■ About this exercise
Copy each line from the listing below where the word "dash" shows up.

■ Record set
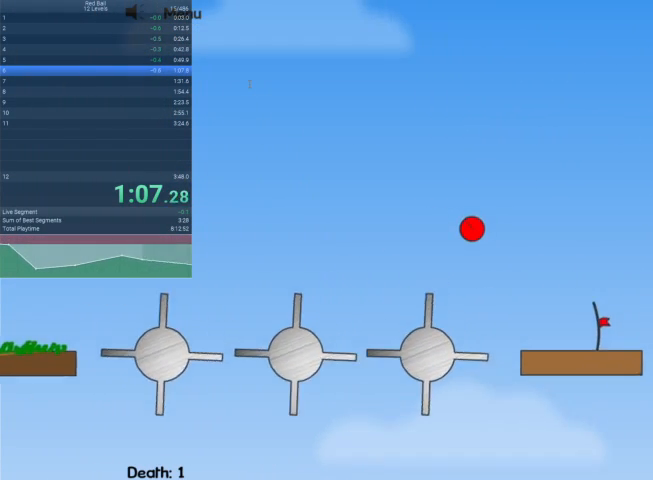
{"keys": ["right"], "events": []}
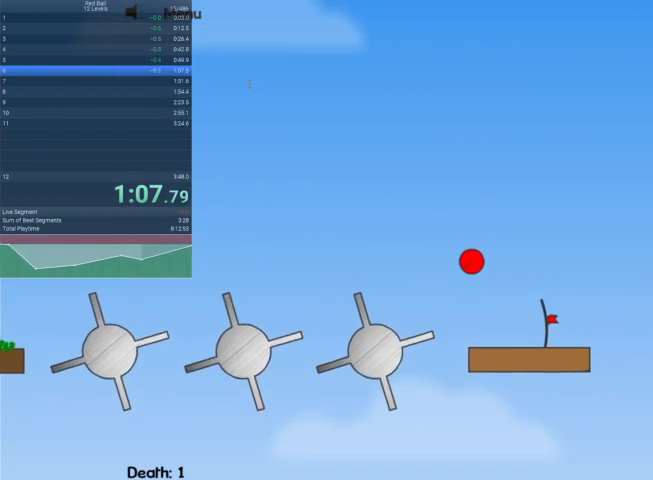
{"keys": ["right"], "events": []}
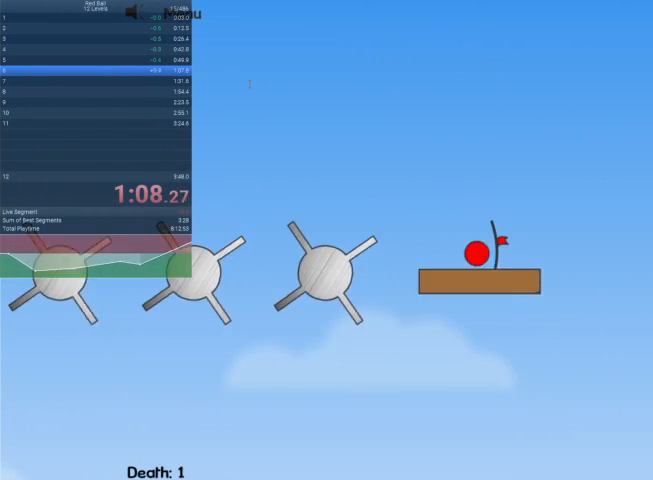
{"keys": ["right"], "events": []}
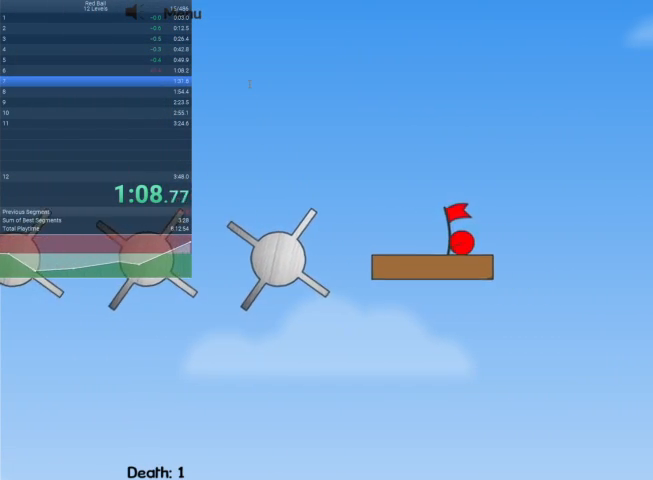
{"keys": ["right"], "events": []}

---

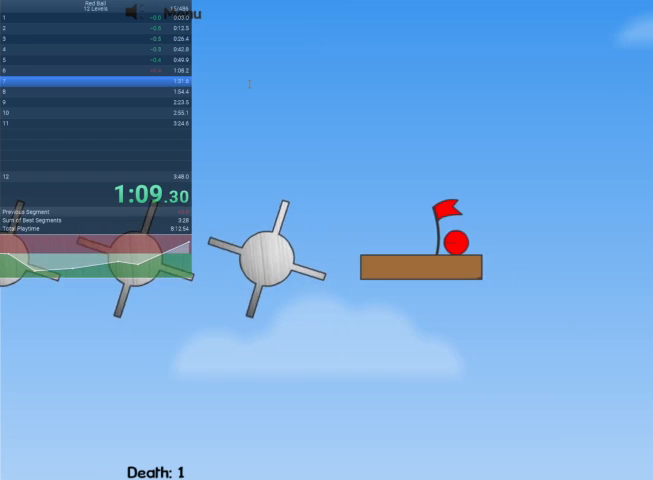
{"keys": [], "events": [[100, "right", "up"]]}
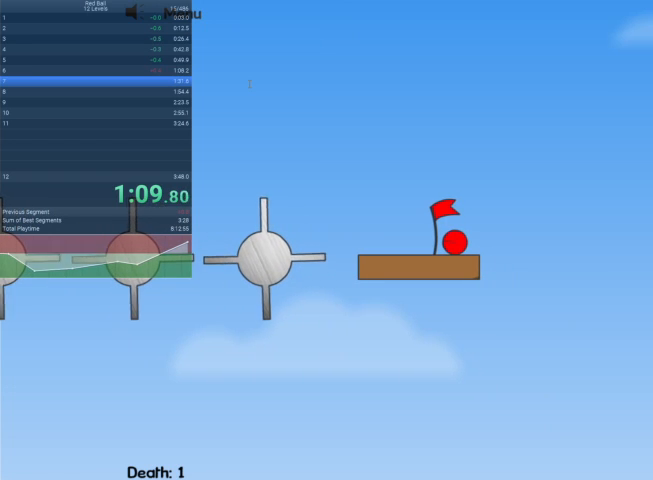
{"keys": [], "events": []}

==

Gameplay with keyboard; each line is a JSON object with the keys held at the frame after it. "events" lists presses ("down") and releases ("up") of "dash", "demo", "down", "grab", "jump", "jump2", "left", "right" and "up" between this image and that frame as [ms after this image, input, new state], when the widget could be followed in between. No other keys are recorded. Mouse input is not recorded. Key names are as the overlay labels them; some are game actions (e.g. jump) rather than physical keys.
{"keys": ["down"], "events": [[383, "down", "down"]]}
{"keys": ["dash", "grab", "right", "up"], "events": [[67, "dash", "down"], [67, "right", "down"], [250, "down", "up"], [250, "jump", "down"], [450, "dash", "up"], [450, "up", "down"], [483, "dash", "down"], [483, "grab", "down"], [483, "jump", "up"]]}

■ Task response
Gameplay with keyboard; each line is a JSON object with the keys held at the frame after it. "events" lists presses ("down") and releases ("up") of "dash", "demo", "down", "grab", "jump", "jump2", "left", "right" and "up" between this image and that frame as [ms after this image, input, new state], when the widget could be followed in between. No other keys are recorded. Mouse input is not recorded. Key names are as the overlay labels them; some are game actions (e.g. jump) rather than physical keys.
{"keys": ["dash", "grab", "right", "up"], "events": [[67, "dash", "down"], [67, "right", "down"], [250, "down", "up"], [250, "jump", "down"], [450, "dash", "up"], [450, "up", "down"], [483, "dash", "down"], [483, "grab", "down"], [483, "jump", "up"]]}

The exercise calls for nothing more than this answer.